Batch Processing#
Cryo-electron tomography datasets frequently comprise tens to hundreds of tomograms, each requiring consistent processing. Manually applying the same operations to each tomogram is tedious and error-prone. This tutorial demonstrates how to construct reproducible workflows that process entire datasets automatically. Pipelines are useful for datasets of 10 or more tomograms, though the reproducibility benefits apply to smaller datasets as well. For individual samples, the GUI provides the same (or more) functionality with immediate visual feedback.
We use a Chlamydomonas reinhardtii dataset as our working example. Starting from membrane segmentations, we will generate seed points for constrained template matching of membrane-associated proteins.
Requirements#
Install Mosaic according to the installation instructions.
This tutorial assumes voxel-level membrane segmentations are available, with one file per tomogram:
segmentations/
├── tomo_001_seg.mrc
├── tomo_002_seg.mrc
├── ...
└── tomo_100_seg.mrc
Note
The batch processing functionality is available with version 1.1.0 of Mosaic.
Creating a Processing Pipeline#
Open the Pipeline Builder via File > Batch Processing (or Ctrl+Shift+P).
Pipeline Builder interface showing the operation library (left) and workflow panel (right).#
For seed point generation, click the Particle Picking preset in the bottom panel. This loads a standard workflow that we will customize for our data.
Configuring Input Files#
Expand the Import Files card by clicking on it, then click Select Files to choose your segmentation files. If your segmentations have incorrect file header information, click Configure Import Parameters to adapt them.

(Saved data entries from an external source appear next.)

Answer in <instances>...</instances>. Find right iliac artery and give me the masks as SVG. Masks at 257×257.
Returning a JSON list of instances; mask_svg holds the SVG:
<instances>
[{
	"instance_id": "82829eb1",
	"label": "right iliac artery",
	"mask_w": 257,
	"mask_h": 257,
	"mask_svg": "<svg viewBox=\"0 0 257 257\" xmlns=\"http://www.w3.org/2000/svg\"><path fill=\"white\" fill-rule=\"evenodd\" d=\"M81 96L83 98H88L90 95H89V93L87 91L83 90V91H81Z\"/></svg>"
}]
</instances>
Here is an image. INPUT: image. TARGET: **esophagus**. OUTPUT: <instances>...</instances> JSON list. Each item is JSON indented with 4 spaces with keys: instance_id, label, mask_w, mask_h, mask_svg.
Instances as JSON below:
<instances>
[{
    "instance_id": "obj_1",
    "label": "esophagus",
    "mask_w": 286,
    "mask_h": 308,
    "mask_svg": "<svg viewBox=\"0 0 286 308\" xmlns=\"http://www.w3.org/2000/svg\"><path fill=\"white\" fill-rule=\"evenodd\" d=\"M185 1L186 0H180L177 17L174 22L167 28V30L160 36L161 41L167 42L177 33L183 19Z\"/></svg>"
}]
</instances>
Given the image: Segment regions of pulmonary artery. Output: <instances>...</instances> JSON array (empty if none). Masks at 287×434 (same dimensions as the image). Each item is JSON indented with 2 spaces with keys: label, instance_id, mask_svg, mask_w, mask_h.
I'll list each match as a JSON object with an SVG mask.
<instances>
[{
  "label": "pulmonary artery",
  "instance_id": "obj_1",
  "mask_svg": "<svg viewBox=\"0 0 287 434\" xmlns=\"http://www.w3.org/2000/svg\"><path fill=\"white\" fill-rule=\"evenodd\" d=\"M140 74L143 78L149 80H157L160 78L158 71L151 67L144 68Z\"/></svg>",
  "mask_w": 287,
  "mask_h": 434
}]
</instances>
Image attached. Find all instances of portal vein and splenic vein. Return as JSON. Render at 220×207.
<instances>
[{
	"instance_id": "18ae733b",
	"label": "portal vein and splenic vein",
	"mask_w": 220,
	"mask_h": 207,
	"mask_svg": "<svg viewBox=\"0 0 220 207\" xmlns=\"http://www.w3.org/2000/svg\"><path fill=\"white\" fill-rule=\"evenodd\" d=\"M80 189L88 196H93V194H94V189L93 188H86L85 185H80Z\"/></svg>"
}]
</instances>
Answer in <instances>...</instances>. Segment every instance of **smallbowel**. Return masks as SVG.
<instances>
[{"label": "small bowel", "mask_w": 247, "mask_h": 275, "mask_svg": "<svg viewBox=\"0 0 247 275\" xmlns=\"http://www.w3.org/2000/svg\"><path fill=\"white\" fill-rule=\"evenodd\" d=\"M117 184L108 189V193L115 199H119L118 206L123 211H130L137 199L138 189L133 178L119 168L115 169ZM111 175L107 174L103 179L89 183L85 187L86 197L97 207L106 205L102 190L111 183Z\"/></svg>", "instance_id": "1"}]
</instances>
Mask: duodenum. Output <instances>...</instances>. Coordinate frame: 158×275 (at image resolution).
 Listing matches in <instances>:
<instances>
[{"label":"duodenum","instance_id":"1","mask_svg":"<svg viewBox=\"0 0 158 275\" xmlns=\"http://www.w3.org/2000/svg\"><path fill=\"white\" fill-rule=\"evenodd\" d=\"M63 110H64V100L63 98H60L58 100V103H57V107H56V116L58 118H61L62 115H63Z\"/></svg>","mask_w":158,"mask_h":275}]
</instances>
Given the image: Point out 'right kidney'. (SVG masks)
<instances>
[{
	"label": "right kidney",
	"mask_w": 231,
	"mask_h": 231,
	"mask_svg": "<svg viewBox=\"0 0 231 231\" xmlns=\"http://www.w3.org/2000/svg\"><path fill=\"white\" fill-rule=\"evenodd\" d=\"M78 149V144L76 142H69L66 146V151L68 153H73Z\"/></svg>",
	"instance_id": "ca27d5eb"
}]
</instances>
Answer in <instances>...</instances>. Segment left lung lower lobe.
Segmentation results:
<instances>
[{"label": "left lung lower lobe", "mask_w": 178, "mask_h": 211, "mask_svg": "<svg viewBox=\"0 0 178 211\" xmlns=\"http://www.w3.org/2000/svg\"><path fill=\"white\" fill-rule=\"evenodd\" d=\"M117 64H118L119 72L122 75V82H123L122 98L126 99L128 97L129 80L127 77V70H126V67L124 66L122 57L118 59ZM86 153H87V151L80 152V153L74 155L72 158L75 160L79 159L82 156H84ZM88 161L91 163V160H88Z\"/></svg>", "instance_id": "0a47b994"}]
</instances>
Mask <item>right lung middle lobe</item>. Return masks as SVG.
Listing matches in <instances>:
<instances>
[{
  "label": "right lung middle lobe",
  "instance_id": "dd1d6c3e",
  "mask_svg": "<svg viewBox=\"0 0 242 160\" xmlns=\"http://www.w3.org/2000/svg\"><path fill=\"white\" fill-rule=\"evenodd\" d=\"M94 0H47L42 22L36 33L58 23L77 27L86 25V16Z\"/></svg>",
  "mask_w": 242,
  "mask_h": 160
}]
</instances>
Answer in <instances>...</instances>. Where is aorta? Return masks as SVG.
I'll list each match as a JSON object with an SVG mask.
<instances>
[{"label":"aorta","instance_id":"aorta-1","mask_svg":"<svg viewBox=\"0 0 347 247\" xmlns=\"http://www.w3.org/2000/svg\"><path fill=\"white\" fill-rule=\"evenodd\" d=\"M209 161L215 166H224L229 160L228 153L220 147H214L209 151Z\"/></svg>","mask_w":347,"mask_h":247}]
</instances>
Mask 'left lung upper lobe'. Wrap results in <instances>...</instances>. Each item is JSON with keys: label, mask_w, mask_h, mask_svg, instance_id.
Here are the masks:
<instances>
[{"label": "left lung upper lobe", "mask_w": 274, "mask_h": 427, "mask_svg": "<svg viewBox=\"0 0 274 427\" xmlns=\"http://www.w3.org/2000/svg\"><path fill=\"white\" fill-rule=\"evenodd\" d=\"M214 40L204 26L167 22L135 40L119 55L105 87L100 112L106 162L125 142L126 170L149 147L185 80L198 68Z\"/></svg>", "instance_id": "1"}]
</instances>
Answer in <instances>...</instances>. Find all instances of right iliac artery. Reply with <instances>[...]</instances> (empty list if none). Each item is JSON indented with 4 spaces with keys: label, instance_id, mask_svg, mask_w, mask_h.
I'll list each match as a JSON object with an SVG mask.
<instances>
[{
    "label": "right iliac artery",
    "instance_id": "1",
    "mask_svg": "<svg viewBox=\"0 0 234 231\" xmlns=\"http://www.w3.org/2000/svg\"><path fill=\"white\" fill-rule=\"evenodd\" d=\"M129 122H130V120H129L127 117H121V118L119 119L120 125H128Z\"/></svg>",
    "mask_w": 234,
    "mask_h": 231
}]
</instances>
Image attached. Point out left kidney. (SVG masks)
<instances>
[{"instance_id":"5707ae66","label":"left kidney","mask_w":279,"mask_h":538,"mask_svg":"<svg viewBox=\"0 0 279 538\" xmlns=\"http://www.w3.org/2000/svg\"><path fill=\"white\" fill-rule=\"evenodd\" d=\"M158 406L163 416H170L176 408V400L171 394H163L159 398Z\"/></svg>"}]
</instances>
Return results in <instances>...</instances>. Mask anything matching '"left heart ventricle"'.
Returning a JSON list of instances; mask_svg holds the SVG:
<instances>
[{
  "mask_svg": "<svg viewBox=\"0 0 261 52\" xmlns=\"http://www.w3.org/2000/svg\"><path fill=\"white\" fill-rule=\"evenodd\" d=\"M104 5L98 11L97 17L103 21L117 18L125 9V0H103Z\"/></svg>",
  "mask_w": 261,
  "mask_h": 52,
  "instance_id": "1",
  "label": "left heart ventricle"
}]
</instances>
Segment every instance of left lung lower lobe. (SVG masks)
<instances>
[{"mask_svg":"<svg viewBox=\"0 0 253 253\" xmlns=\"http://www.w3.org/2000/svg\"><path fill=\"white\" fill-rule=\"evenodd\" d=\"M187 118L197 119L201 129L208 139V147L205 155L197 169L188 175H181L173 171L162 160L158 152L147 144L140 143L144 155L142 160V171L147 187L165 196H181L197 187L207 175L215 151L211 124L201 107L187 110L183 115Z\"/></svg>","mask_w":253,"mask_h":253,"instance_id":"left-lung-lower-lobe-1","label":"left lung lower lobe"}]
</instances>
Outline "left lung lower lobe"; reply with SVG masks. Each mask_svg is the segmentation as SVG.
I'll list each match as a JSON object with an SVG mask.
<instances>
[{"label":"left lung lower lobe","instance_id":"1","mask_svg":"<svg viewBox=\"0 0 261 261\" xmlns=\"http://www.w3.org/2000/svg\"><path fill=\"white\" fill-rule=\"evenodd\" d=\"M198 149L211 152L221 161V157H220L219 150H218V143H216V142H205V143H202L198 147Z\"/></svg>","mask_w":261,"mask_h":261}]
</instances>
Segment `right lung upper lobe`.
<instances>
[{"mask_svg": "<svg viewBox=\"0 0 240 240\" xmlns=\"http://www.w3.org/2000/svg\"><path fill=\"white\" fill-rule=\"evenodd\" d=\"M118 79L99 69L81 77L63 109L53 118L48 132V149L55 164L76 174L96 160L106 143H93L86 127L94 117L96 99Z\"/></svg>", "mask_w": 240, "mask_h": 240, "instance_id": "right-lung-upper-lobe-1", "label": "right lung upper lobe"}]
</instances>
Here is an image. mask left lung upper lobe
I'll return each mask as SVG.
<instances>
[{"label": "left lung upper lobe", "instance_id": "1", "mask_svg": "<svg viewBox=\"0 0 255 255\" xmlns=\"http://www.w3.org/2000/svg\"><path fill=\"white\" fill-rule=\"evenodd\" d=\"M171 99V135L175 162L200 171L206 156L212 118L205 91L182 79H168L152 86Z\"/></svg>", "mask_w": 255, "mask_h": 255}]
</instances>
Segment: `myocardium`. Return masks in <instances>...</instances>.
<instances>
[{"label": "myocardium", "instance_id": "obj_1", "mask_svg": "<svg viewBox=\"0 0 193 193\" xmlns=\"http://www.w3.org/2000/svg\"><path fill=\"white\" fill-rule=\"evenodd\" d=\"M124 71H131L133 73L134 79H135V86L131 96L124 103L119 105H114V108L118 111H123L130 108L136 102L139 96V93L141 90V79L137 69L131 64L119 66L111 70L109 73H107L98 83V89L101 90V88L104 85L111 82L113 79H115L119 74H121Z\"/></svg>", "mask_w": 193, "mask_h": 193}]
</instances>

Import Files configuration.#
Understanding the Processing Steps#
Each operation card can be expanded to configure its parameters. The preset workflow performs the following transformations:
Clustering: Separates the segmentation into distinct membrane compartments
Filtering: Removes small fragments that are likely segmentation artifacts
Meshing + Smoothing: Creates a smooth triangular surface representation
Sampling: Places evenly-spaced points with surface normals along the membrane
Here we explain how to choose appropriate parameter values.
Clustering
Clustering separates your segmentation into distinct membrane compartments. A single segmentation file often contains multiple membranes (plasma membrane, ER, mitochondria, etc.) that should be processed independently.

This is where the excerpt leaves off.